Series B Round: Series B rounds are for businesses ready to expand past the development stage and increase market reach. Companies pursuing Series B funding are already well-established and have average valuations in the tens of millions of dollars.

Series C Round: Series C funding focuses on scaling the company, breaking into new markets, or developing new products. Investors in Series C funding rounds expect quick growth and high returns.

After a Series C funding round many companies will complete an initial public offering (IPO). However, there is no limit on the number of rounds a company can offer, and some may need more fundraising to grow.

Where to Find Investors for a Growing Business

Connecting with investors requires positioning your business as an opportunity worth their time and money. Thankfully there are more ways than ever for startups to find partners.

How to Find Angel Investors

  1. Angel Networks: Platforms like AngelList and SeedInvest connect startup founders with angel investors.
  2. Networking Events: Attending industry events can provide opportunities to network with potential angel investors. For example, VivaTech, Europe’s biggest startup and tech event, brings thousands of investors and entrepreneurs together.
  3. University Programs: Many universities have angel networks and entrepreneurship programs that connect current and former students with alumni angel investors.

How to Find Private Investors

  1. Venture Capital Firms: Private investors often work with venture capital firms to find investment opportunities.
  2. Online Investment Platforms: Websites like Crunchbase connect entrepreneurs with active investors looking for new opportunities in specific industries.
  3. Conferences and Exhibitions: Industry conferences and events offer the chance to make direct contact with potential investors so you can pitch them in person.

How to Begin a Funding Round

Funding rounds require preparation and diligence.

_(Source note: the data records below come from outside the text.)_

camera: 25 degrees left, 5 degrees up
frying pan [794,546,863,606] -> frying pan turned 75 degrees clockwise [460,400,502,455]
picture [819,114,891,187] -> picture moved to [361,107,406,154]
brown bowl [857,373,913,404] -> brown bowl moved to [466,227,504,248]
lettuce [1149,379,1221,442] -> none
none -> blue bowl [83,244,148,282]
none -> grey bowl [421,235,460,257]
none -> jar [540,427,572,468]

Many entrepreneurs recruit the help of investment professionals or fundraising consultants to help guide them through the process.

To initiate a funding round:

  1. Assess Your Needs: Gather data on your company and your goals. Determine how much capital you need to achieve those goals.
  2. Prepare a Strong Pitch Deck: A winning business idea needs a winning presentation. Your pitch should include a clear vision for the company, how you fit in the market, your business model, and proof you can execute.
  3. Identify the Right Investors: Investors need to be aligned with your goals. Research options based on investor type, location, and your investment stage.
  4. Engage Legal Counsel: To ensure all the necessary paperwork is in order, contact a legal advisor early in the process to prepare term sheets and other legal agreements.

Ways of ‘Capturing the Attention’ of Investors

The startup world is a crowded market, so standing out is vital if you want to capture investor attention. But don’t worry, there are many ways to get noticed by those who can help you get to the next level.

  1. Present a Unique Value Proposition: Emphasize what makes your business special and clearly explain the pressing problem your product or service solves.
  2. Proof of Concept: Investors want to see that your business has potential. Use metrics, growth projections, and customer data to show future promise.
  3. Build Relationships: Many investors prefer to back entrepreneurs they know and trust. Before pitching, consider how you can create a connection with a potential investor, such as by attending networking events or connecting on LinkedIn.
  4. Storytelling: Put your personal story at the forefront of your pitch. Emotional connection can be a compelling tool to share your mission and vision.
  5. Polish Your Pitch: Practice your pitch presentation in front of non-investors to build your confidence, get feedback, and make improvements.
  6. Put It to the Test: Promote your business in live startup challenges at VivaTech. Competing gives you the chance to showcase your idea to investors looking for standout talent and innovations.

With the right investor information, a networking plan, and an impactful pitch, you’ll increase your chances of securing the funding and partnerships your business needs to succeed.